Honoré Daumier, Tocqueville (1849)

To an extent, Jaume confirms what Nicola Matteucci had already fully understood and, with him, a whole school of Italian historians of political thought, from Vittorio de Caprariis to Anna Maria Battista, Francesco Maria De Sanctis, Dino Cofrancesco and Regina Pozzi. With many of these, the French scholar has long established a fruitful dialogue. Tocqueville’s favorable idea of American democracy and the lessons that he draws for France are impregnated by his most intimate longings, hopes and anxieties. This also explains a certain ambiguity of some of the terms used in the two volumes, often at odds with the prevalent use by contemporary writers and scholars.

Through an in-depth analysis of primary sources, cleverly combined with the vast collection of letters and handwritten notes yet unpublished, and paying a remarkable attention to the context, Jaume can convincingly prove that Tocqueville’s sympathy towards the American idea of citizenship does not come from a modern form of republicanism. Much less does it come the American tradition, which, if anything, represents simply a stimulus to resume and deepen the tradition of French moralists – in turn fed by Aristotelian and Ciceronian notions filtered by an aristocratic environment, as the one of seventeenth- and eighteenth-century France essayists. From La Bruyère to Voltaire. Jaume shows how Tocqueville ‘took to heart the Ciceronian axiom that ‘everything honorable is useful’, deploring the fact that the French understood it less well than the Americans’. (p. 152) Consequently, the Norman thinker hoped to transfer to the politically ascendant bourgeoisie an ethos that would unite its own pursuit of self-interest with costumes and lifestyles inspired by the idea of virtue. In the French tradition the mœurs indicate the constellation of ideas, opinions, passions and habits of a society. In the Democracy the costumes are therefore understood as concrete expressions of social guidelines, and are explicitly related to institutions and laws.

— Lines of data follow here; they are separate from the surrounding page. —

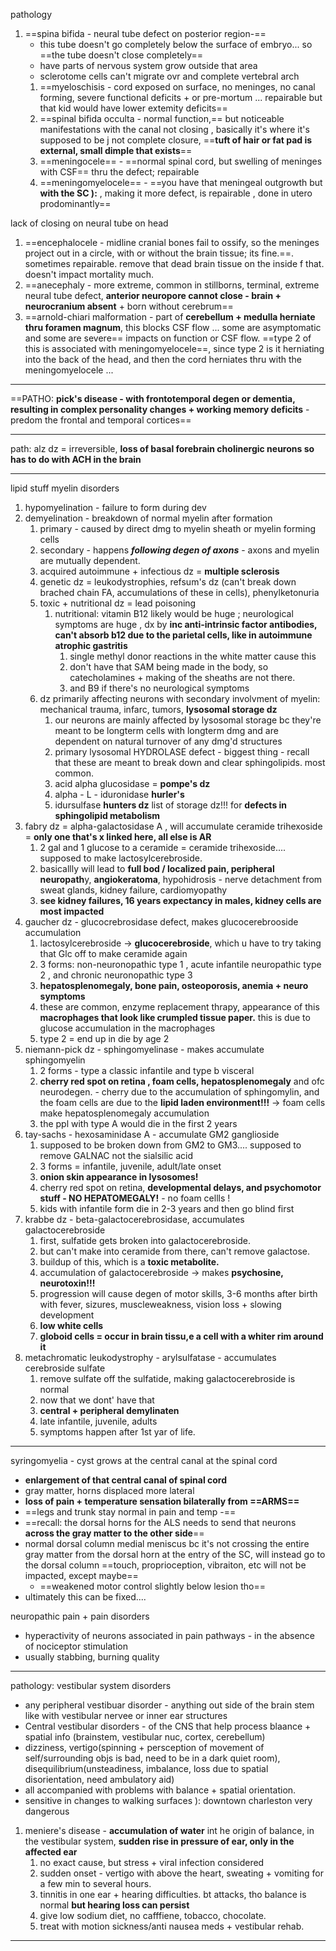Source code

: pathology 
1. ==spina bifida - neural tube defect on posterior region-== 
	-  this tube doesn't go completely below the surface of embryo... so ==the tube doesn't close completely== 
	-  have parts of nervous system grow outside that area
	-  sclerotome cells can't migrate ovr and complete vertebral arch 
	1. ==myeloschisis - cord exposed on surface, no meninges, no canal forming, severe functional deficits + or pre-mortum ... repairable but that kid would have lower extemity deficits== 
	2. ==spinal bifida occulta - normal function,== but noticeable manifestations with the canal not closing , basically it's where it's supposed to be j not complete closure, ==**tuft of hair or fat pad is external, small dimple that exists**==
	3. ==meningocele== - ==normal spinal cord, but swelling of meninges with CSF== thru the defect; repairable 
	4. ==meningomyelocele== - ==you have that meningeal outgrowth but **with the SC ):** , making it more defect, is repairable , done in utero prodominantly== 

lack of closing on neural tube on head
1. ==encephalocele - midline cranial bones fail to ossify, so the meninges project out in a circle, with or without the brain tissue; its fine.==. sometimes repairable. remove that dead brain tissue on the inside f that. doesn't impact mortality much. 
2. ==anecephaly - more extreme, common in stillborns, terminal, extreme neural tube defect, **anterior neuropore cannot close - brain + neurocranium absent** + born without cerebrum== 
3. ==arnold-chiari malformation - part of **cerebellum + medulla herniate thru foramen magnum**, this blocks CSF flow ... some are asymptomatic and some are severe== impacts on function or CSF flow. ==type 2 of this is associated with meningomyelocele==, since type 2 is it herniating into the back of the head, and then the cord herniates thru with the meningomyelocele ... 
---
==PATHO: **pick's disease - with frontotemporal degen or dementia, resulting in complex personality changes + working memory deficits** - predom the frontal and temporal cortices== 



---
path: alz dz = irreversible, **loss of basal forebrain cholinergic neurons so has to do with ACH in the brain**


---
lipid stuff
myelin disorders
1. hypomyelination - failure to form during dev
2. demyelination - breakdown of normal myelin after formation 
	1. primary - caused by direct dmg to myelin sheath or myelin forming cells
	2. secondary - happens ***following degen of axons*** - axons and myelin are mutually dependent. 
	3. acquired autoimmune + infectious dz = **multiple sclerosis**
	4. genetic dz = leukodystrophies, refsum's dz (can't break down brached chain FA, accumulations of these in cells), phenylketonuria
	5. toxic + nutritional dz = lead poisoning 
		1. nutritional: vitamin B12 likely would be huge ; neurological symptoms are huge , dx by **inc anti-intrinsic factor antibodies, can't absorb b12 due to the parietal cells, like in autoimmune atrophic gastritis**
			1. single methyl donor reactions in the white matter cause this
			2. don't have that SAM being made in the body, so catecholamines + making of the sheaths are not there. 
			3. and B9 if there's no neurological symptoms 
	6. dz primarily affecting neurons with secondary involvment of myelin: mechanical trauma, infarc, tumors, **lysosomal storage dz**
		1. our neurons are mainly affected by lysosomal storage bc they're meant to be longterm cells with longterm dmg and are dependent on natural turnover of any dmg'd structures
		2. primary lysosomal HYDROLASE defect - biggest thing - recall that these are meant to break down and clear sphingolipids. most common. 
		3. acid alpha glucosidase = **pompe's dz**
		4. alpha - L - iduronidase **hurler's**
		5. idursulfase **hunters dz**
list of storage dz!!! for **defects in sphingolipid metabolism**
3. fabry dz = alpha-galactosidase A , will accumulate ceramide trihexoside = **only one that's x linked here, all else is AR**
	1. 2 gal and 1 glucose to a ceramide = ceramide trihexoside.... supposed to make lactosylcerebroside. 
	2. basicallly will lead to **full bod / localized pain, peripheral neuropath**y, **angiokeratoma**, hypohidrosis - nerve detachment from sweat glands, kidney failure, cardiomyopathy 
	3. **see kidney failures, 16 years expectancy in males, kidney cells are most impacted**
4. gaucher dz - glucocrebrosidase defect, makes glucocerebrooside accumulation 
	1. lactosylcerebroside -> **glucocerebroside**, which u have to try taking that Glc off to make ceramide again 
	2. 3 forms: non-neuronopathic type 1 , acute infantile neuropathic type 2 , and chronic neuronopathic type 3 
	3. **hepatosplenomegaly, bone pain, osteoporosis, anemia + neuro symptoms**
	4. these are common, enzyme replacement thrapy, appearance of this **macrophages that look like crumpled tissue paper.** this is due to glucose accumulation in the macrophages 
	5. type 2 = end up in die by age 2 
5. niemann-pick dz - sphingomyelinase - makes accumulate sphingomyelin 
	1. 2 forms - type a classic infantile and type b visceral 
	2. **cherry red spot on retina , foam cells, hepatosplenomegaly** and ofc neurodegen. - cherry due to the accumulation of sphingomylin, and the foam cells are due to the **lipid laden environment!!!** -> foam cells make hepatosplenomegaly accumulation 
	3. the ppl with type A would die in the first 2 years 
6. tay-sachs - hexosaminidase A - accumulate GM2 ganglioside
	1. supposed to be broken down from GM2 to GM3.... supposed to remove GALNAC not the sialsilic acid 
	2. 3 forms = infantile, juvenile, adult/late onset 
	3. **onion skin appearance in lysosomes!**
	4. cherry red spot on retina, **developmental delays, and psychomotor stuff - NO HEPATOMEGALY!** - no foam cellls !
	5. kids with infantile form die in 2-3 years and then go blind first 
7. krabbe dz - beta-galactocerebrosidase, accumulates galactocerebroside 
	1. first, sulfatide gets broken into galactocerebroside. 
	2. but can't make into ceramide from there, can't remove galactose. 
	3. buildup of this, which is a **toxic metabolite.**
	4. accumulation of galactocerebroside -> makes **psychosine, neurotoxin!!!**
	5. progression will cause degen of motor skills, 3-6 months after birth with fever, sizures, muscleweakness, vision loss + slowing development
	6. **low white cells**
	7. **globoid cells = occur in brain tissu,e a cell with a whiter rim around it**
8. metachromatic leukodystrophy - arylsulfatase - accumulates cerebroside sulfate 
	1. remove sulfate off the sulfatide, making galactocerebroside is normal 
	2. now that we dont' have that 
	3. **central + peripheral demylinaten**
	4. late infantile, juvenile, adults
	5. symptoms happen after 1st yar of life. 

---
syringomyelia - cyst grows at the central canal at the spinal cord 
- **enlargement of that central canal of spinal cord**
- gray matter, horns displaced more lateral
- **loss of pain + temperature sensation bilaterally from ==ARMS==**
- ==legs and trunk stay normal in pain and temp -== 
- ==recall: the dorsal horns for the ALS needs to send that neurons **across the gray matter to the other side**==
- normal dorsal column medial meniscus bc it's not crossing the entire gray matter from the dorsal horn at the entry of the SC, will instead go to the dorsal column 
	==touch, proprioception, vibraiton, etc will not be impacted, except maybe==
	- ==weakened motor control slightly below lesion tho== 
- ultimately this can be fixed....

neuropathic pain + pain disorders
- hyperactivity of neurons associated in pain pathways - in the absence of nociceptor stimulation 
- usually stabbing, burning quality 
---


pathology: 
vestibular system disorders
 - any peripheral vestibuar disorder - anything out side of the brain stem like with vestibular nervee or inner ear structures
 - Central vestibular disorders - of the CNS that help process blaance + spatial info (brainstem, vestibular nuc, cortex, cerebellum)
 - dizziness, vertigo(spinning + persception of movement of self/surrounding objs is bad, need to be in a dark quiet room), disequilibrium(unsteadiness, imbalance, loss due to spatial disorientation, need ambulatory aid)
 - all accompanied with problems with balance + spatial orientation.
 - sensitive in changes to walking surfaces ): downtown charleston very dangerous 
1. meniere's disease - **accumulation of water** int he origin of balance, in the vestibular system, **sudden rise in pressure of ear, only in the affected ear**
	1. no exact cause, but stress + viral infection considered
	2. sudden onset - vertigo with above the heart, sweating + vomiting for a few min to several hours. 
	3. tinnitis in one ear + hearing difficulties. bt attacks, tho balance is normal **but hearing loss can persist**
	4. give low sodium diet, no cafffiene, tobacco, chocolate. 
	5. treat with motion sickness/anti nausea meds + vestibular rehab. 

---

The overall meaning of Jaume’s meticulous archeological work might be grasped through a passage contained in the penultimate chapter of the second volume of the Democracy: “I am firmly convinced that democracy cannot be reestablished in the world. But ordinary citizens, by associating, can constitute very opulent, very influential, and very powerful entities – in a word, they can play the role of aristocracy. In this way one could obtain several of the most important political advantages of aristocracy without its injustices or dangers”. Hence the particularly enlightening subtitle of Jaume’s work: ‘the aristocratic sources of liberty’.

[pubblicata su “European History Quarterly” 45(3), 2015, pp. 562-564].